Say how many of the lines below include the word "input", and write nothing else.

Data for analysis Block Start

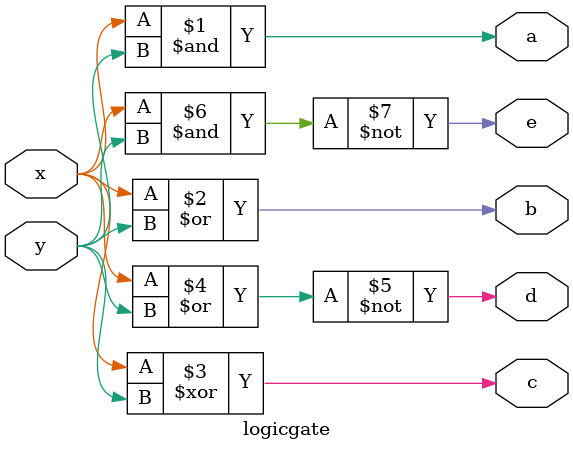
<source format=v>
`timescale 1ns / 1ps


module logicgate(x, y, a, b, c, d, e);
input x, y;
output a, b, c, d, e;

assign a = x & y;
assign b = x | y;
assign c = x ^ y;
assign d = ~ (x | y);
assign e = ~ (x & y);
  
endmodule

</source>
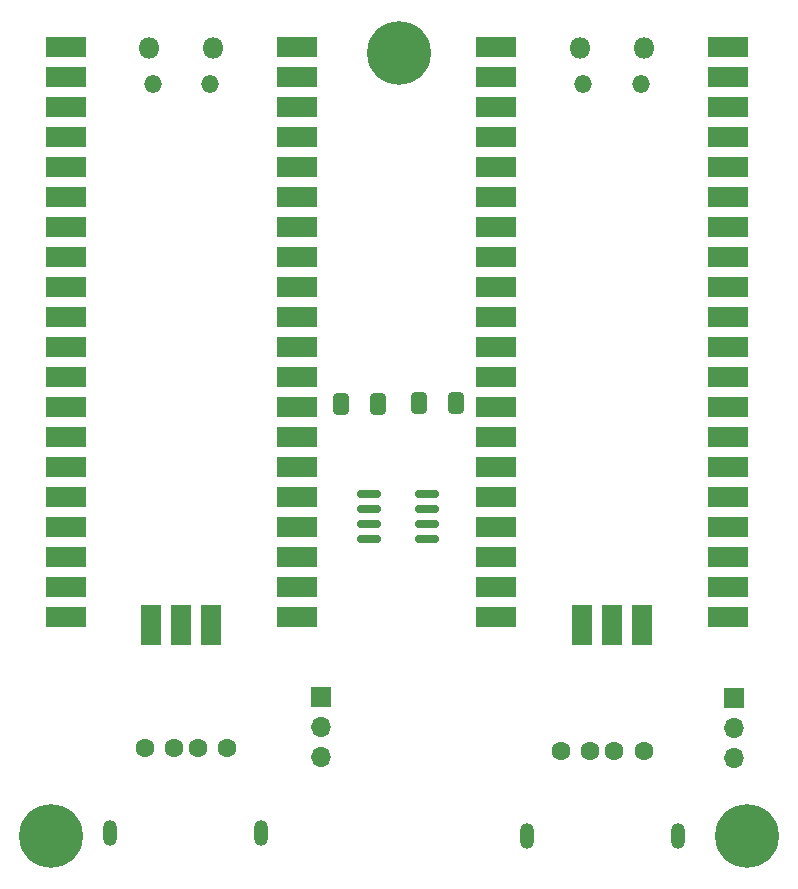
<source format=gts>
G04 #@! TF.GenerationSoftware,KiCad,Pcbnew,7.0.10+1*
G04 #@! TF.CreationDate,2024-02-25T17:50:53-05:00*
G04 #@! TF.ProjectId,DeskHop_JLCPCB,4465736b-486f-4705-9f4a-4c435043422e,rev?*
G04 #@! TF.SameCoordinates,Original*
G04 #@! TF.FileFunction,Soldermask,Top*
G04 #@! TF.FilePolarity,Negative*
%FSLAX46Y46*%
G04 Gerber Fmt 4.6, Leading zero omitted, Abs format (unit mm)*
G04 Created by KiCad (PCBNEW 7.0.10+1) date 2024-02-25 17:50:53*
%MOMM*%
%LPD*%
G01*
G04 APERTURE LIST*
G04 Aperture macros list*
%AMRoundRect*
0 Rectangle with rounded corners*
0 $1 Rounding radius*
0 $2 $3 $4 $5 $6 $7 $8 $9 X,Y pos of 4 corners*
0 Add a 4 corners polygon primitive as box body*
4,1,4,$2,$3,$4,$5,$6,$7,$8,$9,$2,$3,0*
0 Add four circle primitives for the rounded corners*
1,1,$1+$1,$2,$3*
1,1,$1+$1,$4,$5*
1,1,$1+$1,$6,$7*
1,1,$1+$1,$8,$9*
0 Add four rect primitives between the rounded corners*
20,1,$1+$1,$2,$3,$4,$5,0*
20,1,$1+$1,$4,$5,$6,$7,0*
20,1,$1+$1,$6,$7,$8,$9,0*
20,1,$1+$1,$8,$9,$2,$3,0*%
G04 Aperture macros list end*
%ADD10O,1.800000X1.800000*%
%ADD11O,1.500000X1.500000*%
%ADD12R,3.500000X1.700000*%
%ADD13R,1.700000X3.500000*%
%ADD14C,3.100000*%
%ADD15C,5.400000*%
%ADD16RoundRect,0.250000X-0.412500X-0.650000X0.412500X-0.650000X0.412500X0.650000X-0.412500X0.650000X0*%
%ADD17C,1.600000*%
%ADD18O,1.200000X2.200000*%
%ADD19R,1.700000X1.700000*%
%ADD20O,1.700000X1.700000*%
%ADD21RoundRect,0.150000X-0.825000X-0.150000X0.825000X-0.150000X0.825000X0.150000X-0.825000X0.150000X0*%
%ADD22RoundRect,0.250000X0.412500X0.650000X-0.412500X0.650000X-0.412500X-0.650000X0.412500X-0.650000X0*%
G04 APERTURE END LIST*
D10*
X82619000Y-44834000D03*
D11*
X82919000Y-47864000D03*
X87769000Y-47864000D03*
D10*
X88069000Y-44834000D03*
D12*
X75554000Y-44704000D03*
X75554000Y-47244000D03*
X75554000Y-49784000D03*
X75554000Y-52324000D03*
X75554000Y-54864000D03*
X75554000Y-57404000D03*
X75554000Y-59944000D03*
X75554000Y-62484000D03*
X75554000Y-65024000D03*
X75554000Y-67564000D03*
X75554000Y-70104000D03*
X75554000Y-72644000D03*
X75554000Y-75184000D03*
X75554000Y-77724000D03*
X75554000Y-80264000D03*
X75554000Y-82804000D03*
X75554000Y-85344000D03*
X75554000Y-87884000D03*
X75554000Y-90424000D03*
X75554000Y-92964000D03*
X95134000Y-92964000D03*
X95134000Y-90424000D03*
X95134000Y-87884000D03*
X95134000Y-85344000D03*
X95134000Y-82804000D03*
X95134000Y-80264000D03*
X95134000Y-77724000D03*
X95134000Y-75184000D03*
X95134000Y-72644000D03*
X95134000Y-70104000D03*
X95134000Y-67564000D03*
X95134000Y-65024000D03*
X95134000Y-62484000D03*
X95134000Y-59944000D03*
X95134000Y-57404000D03*
X95134000Y-54864000D03*
X95134000Y-52324000D03*
X95134000Y-49784000D03*
X95134000Y-47244000D03*
X95134000Y-44704000D03*
D13*
X82804000Y-93634000D03*
X85344000Y-93634000D03*
X87884000Y-93634000D03*
D10*
X46160523Y-44818249D03*
D11*
X46460523Y-47848249D03*
X51310523Y-47848249D03*
D10*
X51610523Y-44818249D03*
D12*
X39095523Y-44688249D03*
X39095523Y-47228249D03*
X39095523Y-49768249D03*
X39095523Y-52308249D03*
X39095523Y-54848249D03*
X39095523Y-57388249D03*
X39095523Y-59928249D03*
X39095523Y-62468249D03*
X39095523Y-65008249D03*
X39095523Y-67548249D03*
X39095523Y-70088249D03*
X39095523Y-72628249D03*
X39095523Y-75168249D03*
X39095523Y-77708249D03*
X39095523Y-80248249D03*
X39095523Y-82788249D03*
X39095523Y-85328249D03*
X39095523Y-87868249D03*
X39095523Y-90408249D03*
X39095523Y-92948249D03*
X58675523Y-92948249D03*
X58675523Y-90408249D03*
X58675523Y-87868249D03*
X58675523Y-85328249D03*
X58675523Y-82788249D03*
X58675523Y-80248249D03*
X58675523Y-77708249D03*
X58675523Y-75168249D03*
X58675523Y-72628249D03*
X58675523Y-70088249D03*
X58675523Y-67548249D03*
X58675523Y-65008249D03*
X58675523Y-62468249D03*
X58675523Y-59928249D03*
X58675523Y-57388249D03*
X58675523Y-54848249D03*
X58675523Y-52308249D03*
X58675523Y-49768249D03*
X58675523Y-47228249D03*
X58675523Y-44688249D03*
D13*
X46345523Y-93618249D03*
X48885523Y-93618249D03*
X51425523Y-93618249D03*
D14*
X67310000Y-45212000D03*
D15*
X67310000Y-45212000D03*
D16*
X69041691Y-74877665D03*
X72166691Y-74877665D03*
D17*
X45773500Y-104033500D03*
X48273500Y-104033500D03*
X50273500Y-104033500D03*
X52773500Y-104033500D03*
D18*
X55673500Y-111233500D03*
X42873500Y-111233500D03*
D19*
X95667537Y-99795757D03*
D20*
X95667537Y-102335757D03*
X95667537Y-104875757D03*
D14*
X96774000Y-111506000D03*
D15*
X96774000Y-111506000D03*
D17*
X81032000Y-104306000D03*
X83532000Y-104306000D03*
X85532000Y-104306000D03*
X88032000Y-104306000D03*
D18*
X90932000Y-111506000D03*
X78132000Y-111506000D03*
D14*
X37846000Y-111506000D03*
D15*
X37846000Y-111506000D03*
D21*
X64753070Y-82571110D03*
X64753070Y-83841110D03*
X64753070Y-85111110D03*
X64753070Y-86381110D03*
X69703070Y-86381110D03*
X69703070Y-85111110D03*
X69703070Y-83841110D03*
X69703070Y-82571110D03*
D19*
X60731042Y-99717876D03*
D20*
X60731042Y-102257876D03*
X60731042Y-104797876D03*
D22*
X65572536Y-74929999D03*
X62447536Y-74929999D03*
M02*

</source>
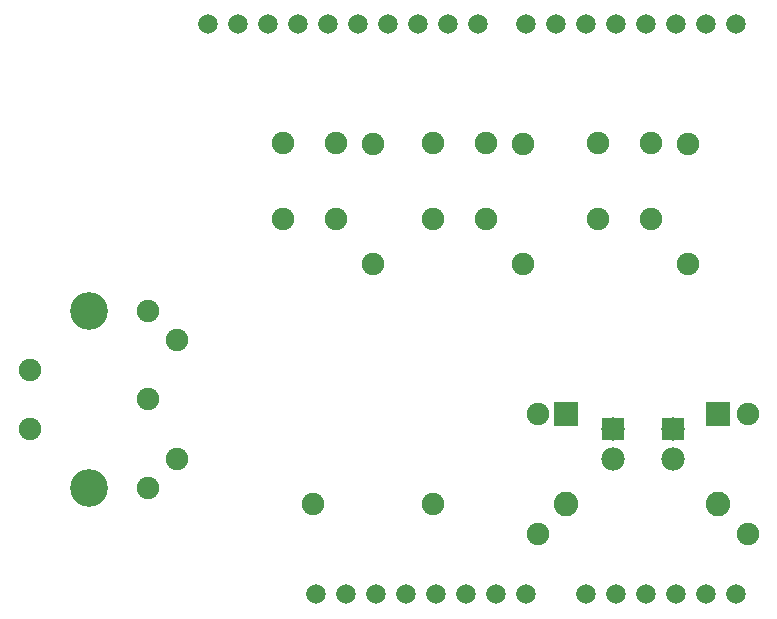
<source format=gtl>
G04 MADE WITH FRITZING*
G04 WWW.FRITZING.ORG*
G04 DOUBLE SIDED*
G04 HOLES PLATED*
G04 CONTOUR ON CENTER OF CONTOUR VECTOR*
%FSLAX26Y26*%
%MOIN*%
%ADD10C,0.065278*%
%ADD11C,0.078000*%
%ADD12C,0.075000*%
%ADD13C,0.082000*%
%ADD14C,0.126000*%
%ADD15R,0.078000X0.078000*%
%ADD16R,0.082000X0.082000*%
G04 COPPER1*
%FSLAX26Y26*%
%MOIN*%
D10*
X2108180Y104040D03*
X2208160Y104040D03*
X2308200Y104040D03*
X2408190Y104040D03*
X2508190Y104040D03*
X1648160Y2004040D03*
X1548190Y2004040D03*
X1448180Y2004040D03*
X1348180Y2004040D03*
X1248180Y2004040D03*
X1148180Y2004040D03*
X1048180Y2004040D03*
X948173Y2004040D03*
X848173Y2004040D03*
X748159Y2004040D03*
X2508190Y2004040D03*
X2408190Y2004040D03*
X2308200Y2004040D03*
X2208160Y2004040D03*
X2108180Y2004040D03*
X2008190Y2004040D03*
X1908190Y2004040D03*
X1808180Y2004040D03*
X1208180Y104040D03*
X1108180Y104040D03*
X1308180Y104040D03*
X1408190Y104040D03*
X1508190Y104040D03*
X1608180Y104040D03*
X1708160Y104040D03*
X1808180Y104040D03*
X2008190Y104040D03*
D11*
X2098170Y654040D03*
X2098170Y554040D03*
X2298170Y654040D03*
X2298170Y554040D03*
D12*
X2348170Y1604040D03*
X2348170Y1204040D03*
X1798170Y1604040D03*
X1798170Y1204040D03*
X1298170Y1604040D03*
X1298170Y1204040D03*
X1848170Y704040D03*
X1848170Y304040D03*
X2548170Y704040D03*
X2548170Y304040D03*
D13*
X1942800Y704200D03*
X1942800Y406200D03*
X2448170Y704040D03*
X2448170Y406040D03*
D12*
X1175340Y1609952D03*
X1175340Y1354042D03*
X998168Y1609952D03*
X998168Y1354042D03*
X1675340Y1609952D03*
X1675340Y1354042D03*
X1498170Y1609952D03*
X1498170Y1354042D03*
X2225340Y1609952D03*
X2225340Y1354042D03*
X2048170Y1609952D03*
X2048170Y1354042D03*
X548173Y1049320D03*
X646593Y950890D03*
X548173Y754050D03*
X646593Y557200D03*
X548173Y458780D03*
X154473Y852470D03*
D14*
X351323Y458780D03*
X351323Y1049320D03*
D12*
X154473Y655620D03*
X1098170Y404040D03*
X1498170Y404040D03*
D15*
X2098170Y654040D03*
X2298170Y654040D03*
D16*
X1942800Y705200D03*
X2448170Y705040D03*
G04 End of Copper1*
M02*
</source>
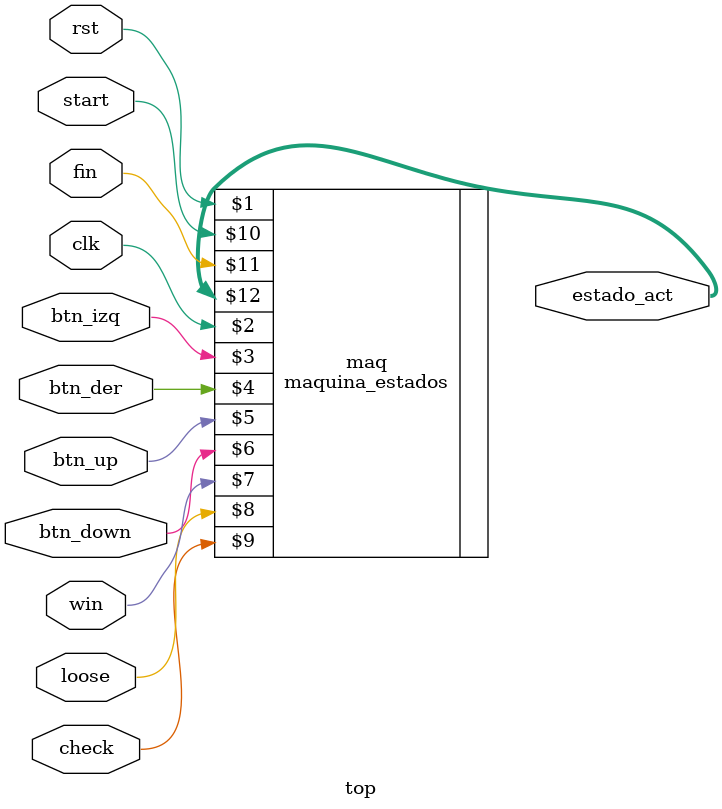
<source format=sv>
module top (
input logic rst,clk, btn_izq,btn_der,btn_up,btn_down,win,loose,check, start, fin,
output logic [3:0] estado_act
);

maquina_estados maq(rst,clk, btn_izq,btn_der,btn_up,btn_down,win,loose,check, start, fin,estado_act);




endmodule
</source>
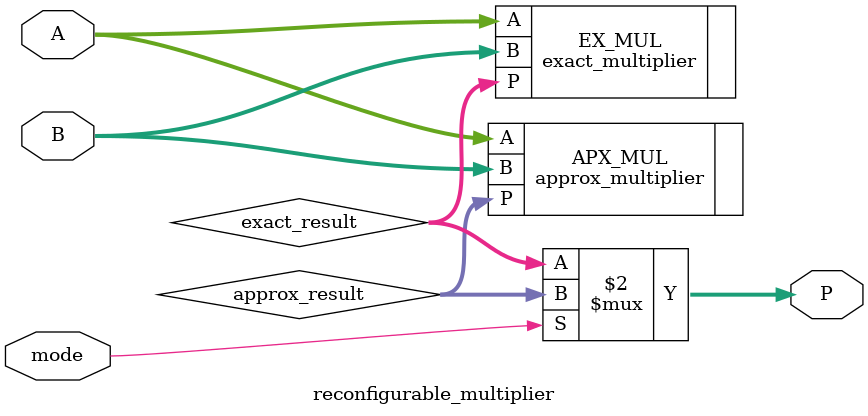
<source format=v>
`timescale 1ns / 1ps


module reconfigurable_multiplier #(parameter N = 8)(
input  [N-1:0] A, B,
    input          mode, // 0 = exact, 1 = approximate
    output [2*N-1:0] P
    );
     wire [2*N-1:0] exact_result;
    wire [2*N-1:0] approx_result;

    exact_multiplier #(N) EX_MUL (.A(A), .B(B), .P(exact_result));
    approx_multiplier #(N) APX_MUL (.A(A), .B(B), .P(approx_result));

    assign P = (mode == 0) ? exact_result : approx_result;
endmodule

</source>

Data for analysis Block End

### Answer to this task
4